Cronaca locale

Arriva «king» Hawkins la nuova stella del pianoforte jazz

Domani il compositore britannico sul palco del Manzoni con un sestetto internazionale

Luca Testoni

Sul connubio piano e jazz c'è una letteratura imponente. D'altronde, di carne al fuoco ce n'è sempre stata tanta. Come sono stati tanti i campioni del pianismo applicato al jazz: guardando al passato, è facile riscontrare un consenso unanime di critica e pubblico su musicisti del calibro di Duke Ellington e Thelonious Monk, mentre tra i contemporanei (si dice così, no?) è impossibile non citare come figure di riferimento il pirotecnico Cecil Taylor, il «poeta» Bill Evans e l'imprevedibile Keith Jarret.

Per il presente, complice la globalizzazione e la conseguente espansione del jazz su scala planetarie, la situazione è più che mai fluida, anche se più d'uno attribuisce la palma di pianista più originale ad Alexander Hawkins, in concerto domani mattina (alle 11) al Teatro Manzoni nel terzo appuntamento stagionale di «Aperitivo in Concerto».

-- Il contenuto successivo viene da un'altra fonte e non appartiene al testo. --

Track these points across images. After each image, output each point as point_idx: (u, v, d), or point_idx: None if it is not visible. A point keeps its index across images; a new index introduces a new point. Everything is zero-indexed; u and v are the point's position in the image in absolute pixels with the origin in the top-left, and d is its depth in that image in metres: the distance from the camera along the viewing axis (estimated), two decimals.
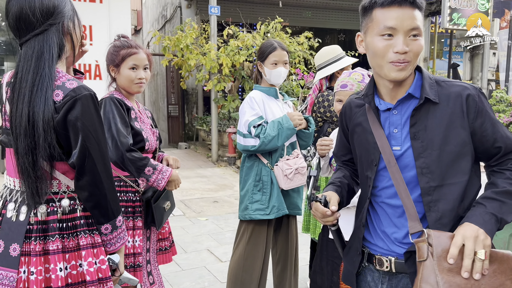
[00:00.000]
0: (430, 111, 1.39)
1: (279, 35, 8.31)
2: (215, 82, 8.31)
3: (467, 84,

Difficile, se non impossibile, dare torto a chi esalta il 35enne pianista di Oxford (ma ha studiato giurisprudenza nella «rivale» Cambridge...), noto per le sue proficue collaborazioni con protagonisti della scena musicale improvvisativa britannica quali il batterista Louis Moholo-Moholo e il sassofonista Evan Parker, e capace di muoversi con uguale efficacia nel complesso e variegato mondo delle avanguardie così come in quello della tradizione, pur avendo evitato una preparazione accademica al jazz.

Certo, Hawkins non disdegna il virtuosismo una volta che mette mano alla tastiera, ma il pianista-compositore britannico è apprezzato anche per il suo essere compositore e pensatore musicale in cerca del nuovo, anziché di riprodurre modelli triti e ritriti, pur emergendo la predilezione per Monk e Art Tatum, il be-bop e la scena free anni Sessanta. La sua parola d'ordine? Essere spontaneo e libero da condizionamenti.

Per la prima volta a Milano, si esibirà alla testa di un affiatato sestetto che comprende musicisti di eccezionale levatura come il sassofonista Jason Yarde e il contrabbassista Neil Charles, già collaboratore del celebre batterista Jack DeJohnette.

Completano la formazione, Otto Fischer alla chitarra, Jon Scott alla batteria e Dylan O Bates al violino.